Ecco the Dolphin has a lot of levels, so it took a good bit of time, and some of those levels definitely had me stuck for more than a couple tries, but I was making steady progress toward beating the game. Then there came "The Machine" level. With it's forced auto scrolling maze, instant deaths and level restarts became frequent. It was certainly frustrating, but I finally had it memorized so it was no problem. But then there was that final alien boss. God damn, you die there then it makes you redo the whole "Machine" level again. And I died a lot. It took weeks of returning to that game and I could never figure out the "trick" to avoid dieing on that last boss. I finally squeeked out a victory. Only once.
Batman CD driving sequences are damn hard later in the game also. Sega CD provided some pretty great challenging games, considering it's limited library.
Silpheed on Sega-CD is the one game that I never properly beat, despite the fact that I think I could say I had the rest of the game "mastered."
It just dawned on me; I do have a definitive answer for the question of "hardest game."
Hands down the most challenging game that I've played, and that just wasn't a broken poorly designed piece of crap,
is Finger Flashing on the Playstation.
That Twin Dreams write-up I linked gives a very good overview of Finger Flashing. I read that page before purchasing the game, yet I was very unprepared for what I experienced in the game.
Such a simple concept is made confoundingly complex and challenging ...yet still entirely simple.
My brain literally gets overloaded trying to play this game.
It is a paper/scissors/rocks shooting game of sorts. The scroll rate of the playfield is controlled with the shoulder buttons; the faster the scroll the higher the score multiplier.
Then there is the chaining of enemies for another score multiplier. So to score effectively the player has to speed the scroll rate up while also taking out large groups of enemies with single shots. It gets very tricky, very quickly
1. What is the hardest video game you've ever played and why was it difficult?
Contra: Hard Corps. 'Not enough hit points to get ahead properly.
2. What is the most difficult video game you've managed to beat? (Legitimately/Without cheating)
I used to think it was Truxton, but then I noticed it was easier to beat it in "Normal" than in "Easy" mode; due to a slight change in power-ups. Mickey Mania (Sega CD) wasn't exactly a walk in the park either, but it was not much more difficult than, say, the final boss in Tiny Toon Adventures: Buster's Hidden Treasure. In other words, most platformers will get easier as one memorizes the levels (heck, probably even Contra). For now, I'll give it to Jackal on the NES.

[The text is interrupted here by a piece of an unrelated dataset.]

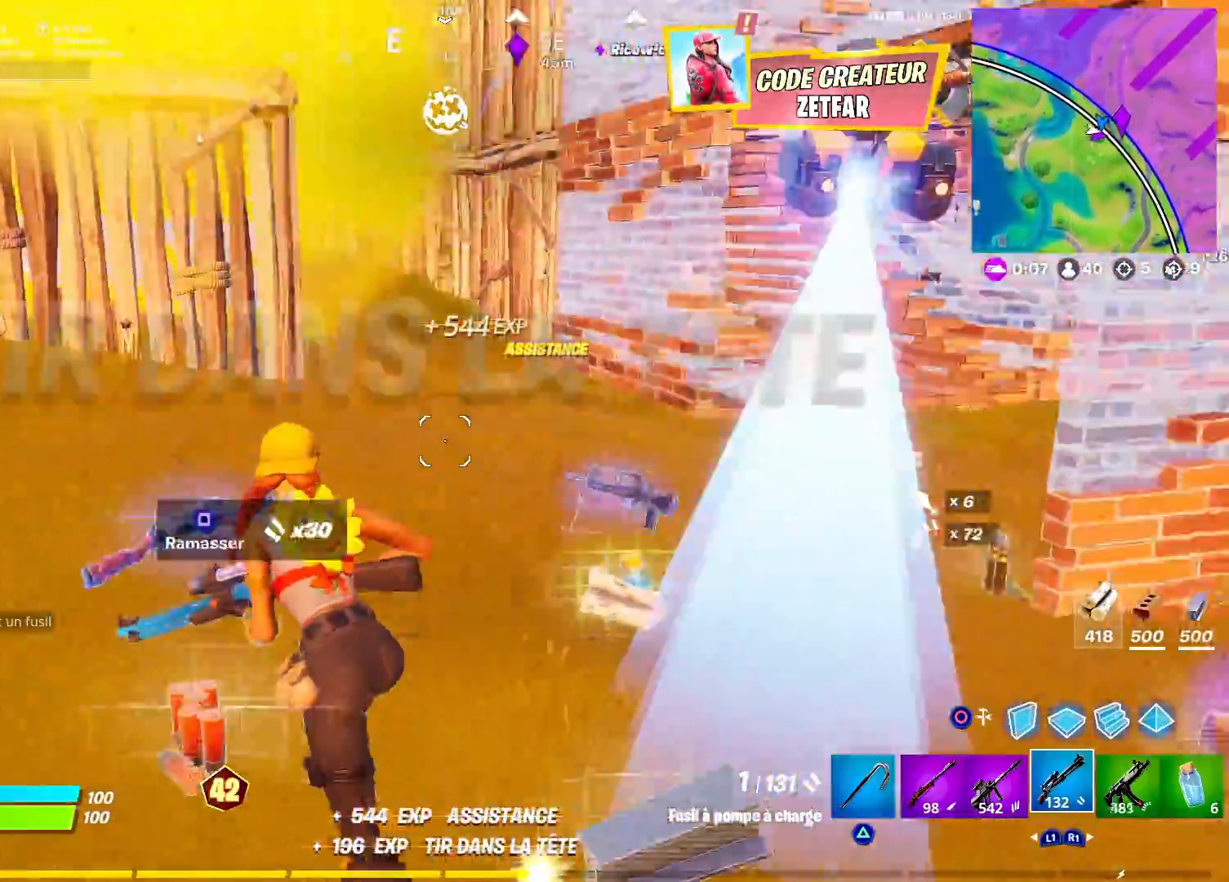
{"buttons": [], "left_stick": "up", "right_stick": "center", "events": [[133, "left_stick", "up-right"], [183, "right_stick", "center"], [450, "left_stick", "up"]]}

3. Who is the most difficult boss character to defeat in a video game?
The toughest boss I've ever defeated was Dracula in Castlevania: Circle of the Moon on the GBA.
1. Castlevania (NES) mostly due to Simon Belmont getting knocked back after he gets hit, although those little hunchback creatures were very annoying as well.
2. Contra on the NES.
3. Akuma from Super Street Fighter II: Turbo.
Great Guriannos on the Spectrum was pretty tough, Dave Perry ran out of memory and time to finish the game so he gave one of the bosses infinite health ;)
Castlevania II on the NES was very difficult, bad localization was partly to blame as a number of location names and clues were sloppily translated. I somehow managed to beat it back in the day without cheating. Don't ask me how though.